No? Virtually nobody uses Protonmail. If the only thing between encrypted email and no encrypted email was a single provider that implemented PGP, we'd have had universal encrypted email in 1999.
(I'm stipulating that anything Protonmail does actually, you know, works. I have no idea if it does. Why bother? Encrypted email isn't going anywhere. The track record on things like this is quite bad.)
In 99, webmail providers were nearly all using squirrelmail or some self-invented thing and people were using offline mail clients, where GPG/PGG could have been an option. The terminals were behind, cloud computing ahead, and everyone knew your stuff is gone if your are careless and reinstall your computer, since POP3 was still a common thing. (Unlike IMAP, POP is usually used in a mode where no copies are left on the server, so the mails only exist where you pulled them down to.)
The big difference, however, that the world wasn't yet spying on every drop of text you made, and that is why email encryption didn't take off: there was no real need.
Unfortunately, the cloud and web "revolution" happened before people realized they should encrypt _before_ moving back to centralized services and now it seems to be a lost cause.
No. I don't know if it's a generational thing, but people on message boards today seem pretty convinced that Snowden invented concern over dragnet encryption. Get a copy of Applied Cryptography and thumb through it; it's shot through with the mindset that NSA (specifically: NSA) is reading all your mail. The 1990s were the decade of the cipherpunks, the Clipper Chip, the crypto wars, Echelon, and the hacker crackdown. More people encrypted their email then than do now.

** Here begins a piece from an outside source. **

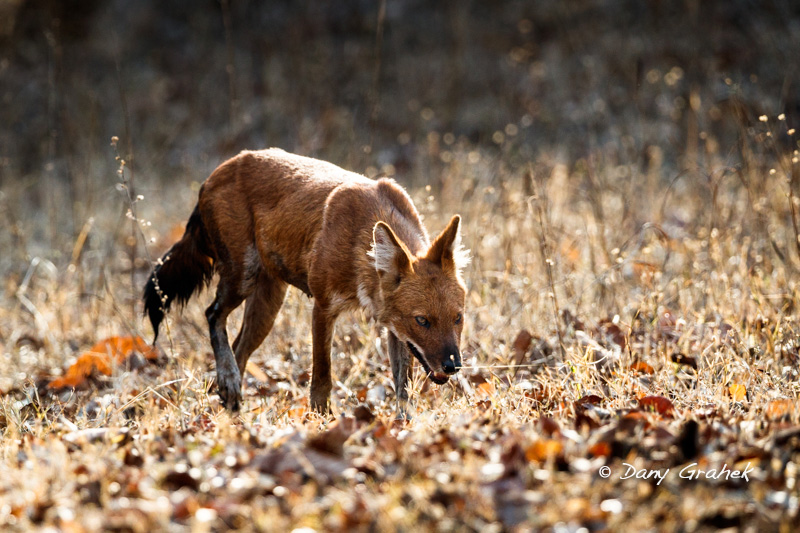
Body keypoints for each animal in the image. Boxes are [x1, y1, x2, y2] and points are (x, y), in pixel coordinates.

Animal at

But NSA - I really hope - doesn't sell your data for profit to insurance and medical companies, so there's a difference. If NSA picks up something serious about you, you're in deep trouble, but the current data sniffer companies can make your life really hard without you even realizing it.
I'm not advocating plaintext email. I'm advocating for no email. But since it'll be 10-15 years before email takes its place alongside ICQ among protocols normal people never use, in the meantime, the right solution is to keep email banal, and keep sensitive stuff on secure messaging protocols.
So what, it's all or nothing for you? Even if there is an easy to use solution that you can set someone up with in about 10 minutes, that's absolutely valueless because it means that less than 100% of messages will use it?
I'm a little concerned that the emerging consensus in question may be led by you, as you are a famous information security expert and people take your concerns and views very seriously. When you mention your view about this here or on Twitter, lots of people quarrel with you about it (some of them engaging with it seriously). A number of people have been persuaded by your arguments but a number of people keep strongly disagreeing.
But it's possible that more people agree with you and fewer disagree in contexts where people have more information security expertise or where more of them work on it professionally.
There is a presentation[1] by grugq on how to communicate securely. Using gpg with email is hard. Anecdotally, people reply in cleartext quoting the encrypted message. If you can train and test your co-conspirators before sending them incriminating evidence about yourself, maybe it can be done. But mistakes happen so often, people who have secrets that can get them killed or jailed for a long time just switched to Signal. That's what tptacek means.
(I'm stipulating that anything Protonmail does actually, you know, works. I have no idea if it does. Why bother? Encrypted email isn't going anywhere. The track record on things like this is quite bad.)